I was lucky in being part of a family who liked to travel. Mom and Dad only ever went two places beyond the borders of the U.S.. They flew to Cuba in the 50’s when travel there was still permissible and we made a good number of trips to Canada throughout my lifetime. But every year we went somewhere here in the U.S. Even that little bit of exploration convinced me I wanted to travel further and I’ve been lucky to see a few other countries along the pathway of life. Not as many as some, but more than a lot.
It’s hard to be somewhere else and not let the mind do it’s comparison thing. Ease of travel; food; language; customs. Some places people say hello or good day every time them meet someone new. Not like here in the U.S. where the first words out of a strangers mouth are just as apt to be a question or a statement than a greeting. Words also have different meaning. There’s a serious difference in meaning in England between trousers and pants — as I found out (with embarrassement) when a young child was upset at why I had asked about his trousers (but I used the word pants — which he only used for underwear) — fortunately his mom was around and knew I was an american and my embarrassment was shortened and I didn’t end up in jail as a pervert — but it was a powerful lesson nevertheless.
The good thing about travel, and hence realizing you are wrong in your assumptions about other countries, is that you begin to appreciate that other ways of living are perfectly workable.

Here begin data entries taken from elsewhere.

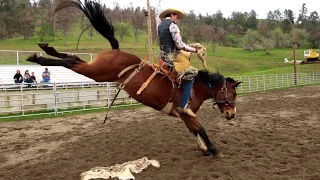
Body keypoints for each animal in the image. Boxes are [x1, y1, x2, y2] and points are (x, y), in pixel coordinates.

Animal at [26, 0, 241, 157]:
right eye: (233, 93)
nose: (232, 114)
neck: (196, 87)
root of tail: (116, 50)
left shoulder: (185, 116)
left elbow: (194, 131)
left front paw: (204, 149)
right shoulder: (186, 112)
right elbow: (201, 129)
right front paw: (214, 149)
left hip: (96, 69)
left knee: (74, 59)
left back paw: (46, 49)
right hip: (98, 72)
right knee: (72, 62)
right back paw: (38, 57)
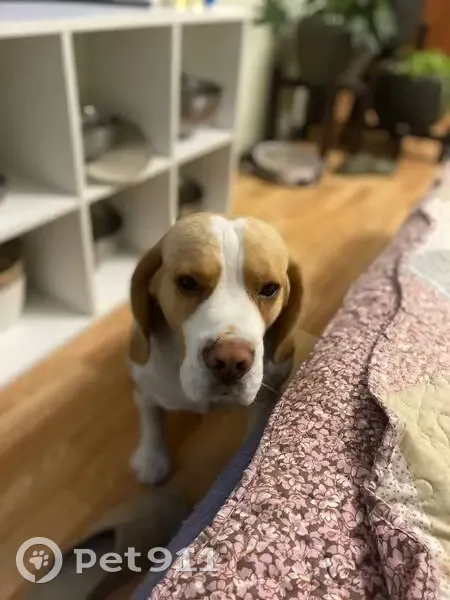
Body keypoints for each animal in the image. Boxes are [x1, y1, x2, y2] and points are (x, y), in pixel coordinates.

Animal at [128, 212, 302, 484]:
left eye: (269, 288)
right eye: (188, 283)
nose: (230, 362)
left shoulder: (264, 398)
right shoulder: (145, 380)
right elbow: (150, 417)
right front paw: (151, 458)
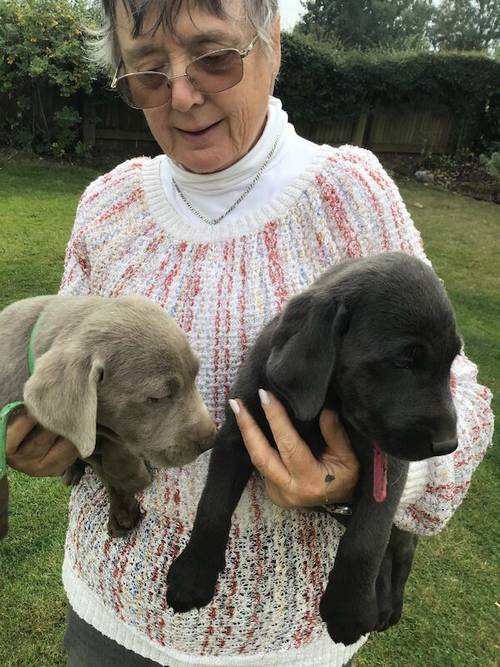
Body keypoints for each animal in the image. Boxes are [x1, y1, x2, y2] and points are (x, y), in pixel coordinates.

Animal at [167, 252, 460, 648]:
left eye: (452, 362)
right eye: (402, 361)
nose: (448, 445)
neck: (325, 405)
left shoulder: (386, 467)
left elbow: (366, 541)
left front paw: (348, 610)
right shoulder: (237, 433)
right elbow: (212, 507)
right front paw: (193, 574)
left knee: (401, 547)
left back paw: (387, 604)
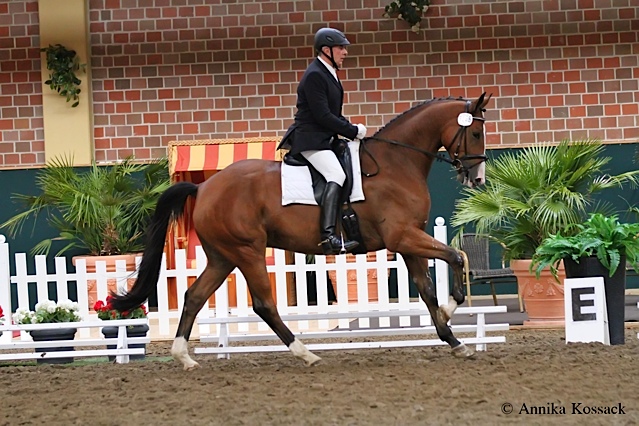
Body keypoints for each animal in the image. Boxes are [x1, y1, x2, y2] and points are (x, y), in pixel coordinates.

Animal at [112, 92, 492, 370]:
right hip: (248, 251)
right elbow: (456, 257)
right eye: (475, 133)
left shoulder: (409, 240)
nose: (477, 179)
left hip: (223, 256)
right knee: (264, 304)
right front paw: (451, 313)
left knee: (193, 296)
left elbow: (428, 289)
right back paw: (305, 352)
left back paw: (184, 357)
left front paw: (453, 338)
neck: (397, 163)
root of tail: (203, 188)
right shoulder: (403, 237)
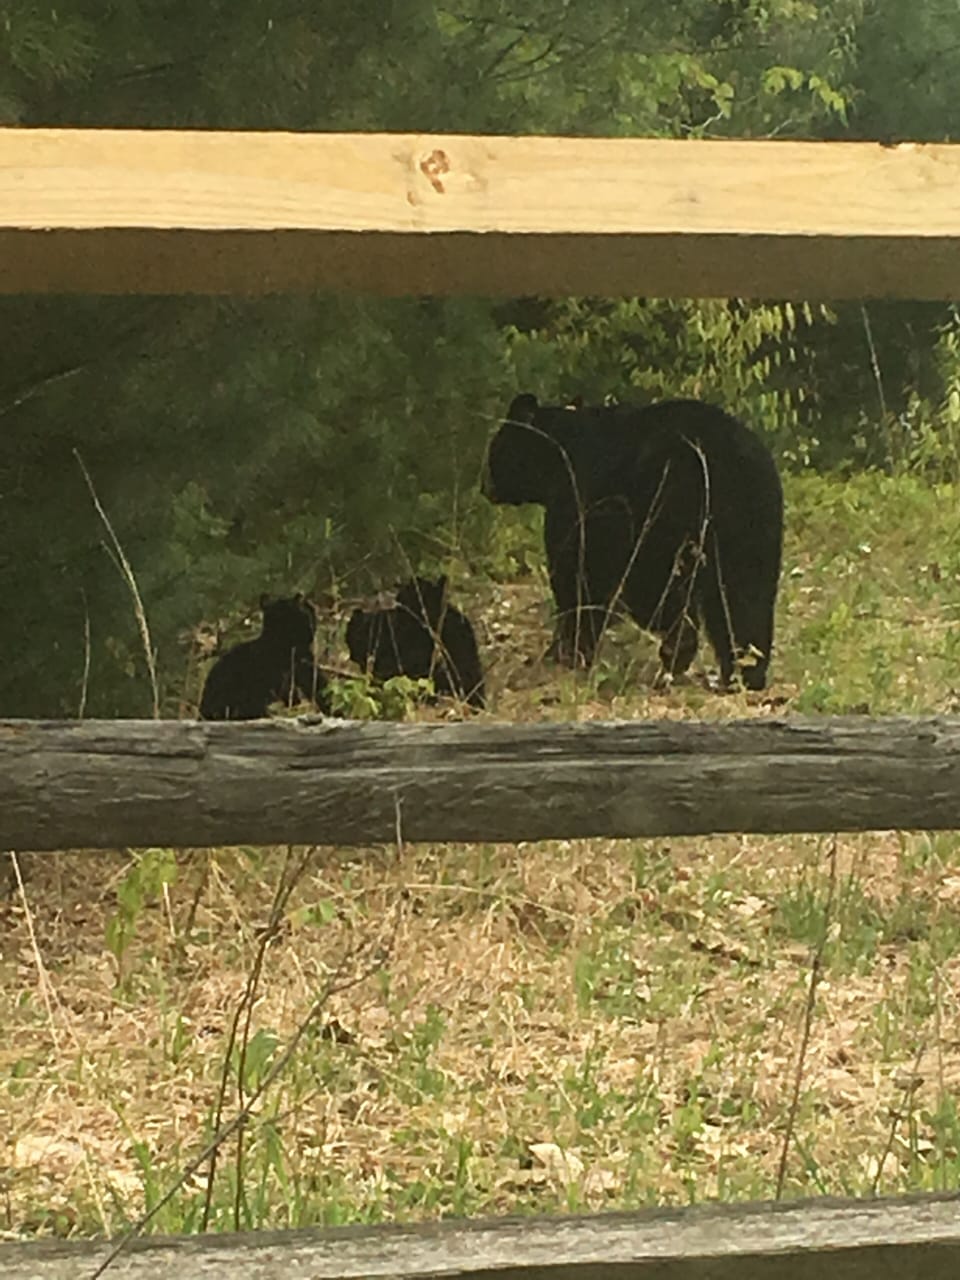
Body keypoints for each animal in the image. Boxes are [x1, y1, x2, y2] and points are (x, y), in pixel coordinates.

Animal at [483, 392, 783, 691]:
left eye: (493, 452)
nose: (485, 488)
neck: (558, 452)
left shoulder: (580, 502)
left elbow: (578, 576)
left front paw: (565, 651)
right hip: (750, 525)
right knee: (744, 597)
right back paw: (745, 673)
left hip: (661, 516)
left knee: (662, 588)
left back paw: (678, 652)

They may be different than the one you have used, but you can get on in life quite nicely doing different things, eating different foods, talking a different language, even driving on the other side of the road, or not driving at all. Travel is broadening, and travel to other countries does teach us that people there are not so strange after all. And that they have different ideals, different values — which also are just as workable as our own.